-- Document passage follows --
Painless script errors

Hi There ,

I need a quick help for painless script implementation for one logic

The Environment :

I am ingesting huge number of documents in following manner
Filebeat > logstash > elasticsearch

Filebeat will just collect data from multiple json files (No additional configuration other than basic input and logstash output )

Logstash will receive the docs from filebeat and add / rename some fields using mutate filter and send the data to elasticsearch output ( to a datastream)

The Requirement :
As i am uploading lot of documents , i want to add a condition that if the new document is already there in elasticsearch i want to drop the new document and if doesnt exist , i want to ingest with new document

Now i have 2 ways to do this (please suggest if there is any other less complex way to do it , i really appreciate it )
-- Document passage concluded --
-- Data segment follows --
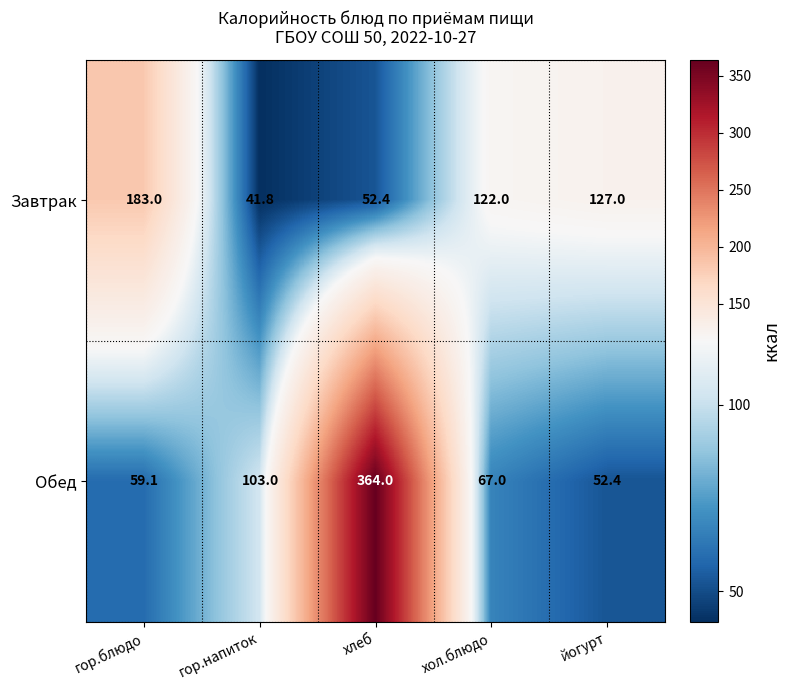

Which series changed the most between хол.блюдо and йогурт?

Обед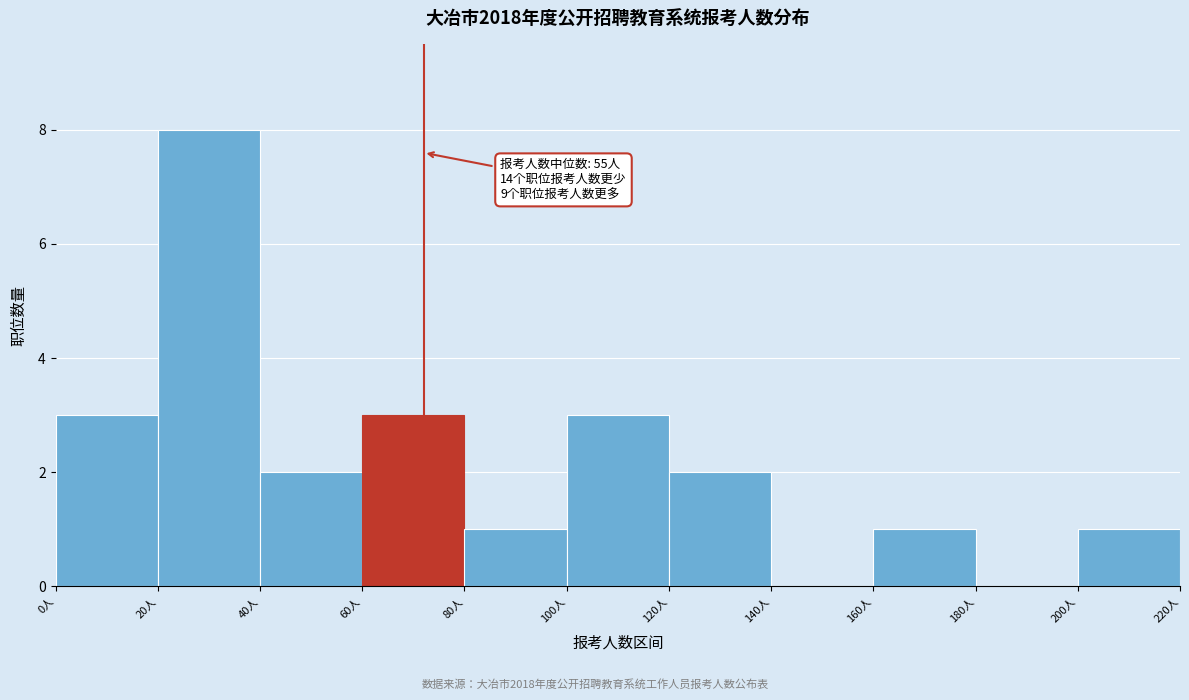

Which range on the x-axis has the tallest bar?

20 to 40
-- Data segment concluded --
> **Study questions**
a: In the forum post on painless script errors, reproduce everything from "Logstash will receive" down to "appreciate it )".
b: In the forum post on painless script errors, which filter does Logstash use to add or rename fields?

> **Answers for each item**
a:
Logstash will receive the docs from filebeat and add / rename some fields using mutate filter and send the data to elasticsearch output ( to a datastream)

The Requirement :
As i am uploading lot of documents , i want to add a condition that if the new document is already there in elasticsearch i want to drop the new document and if doesnt exist , i want to ingest with new document

Now i have 2 ways to do this (please suggest if there is any other less complex way to do it , i really appreciate it )

b: Logstash uses the mutate filter.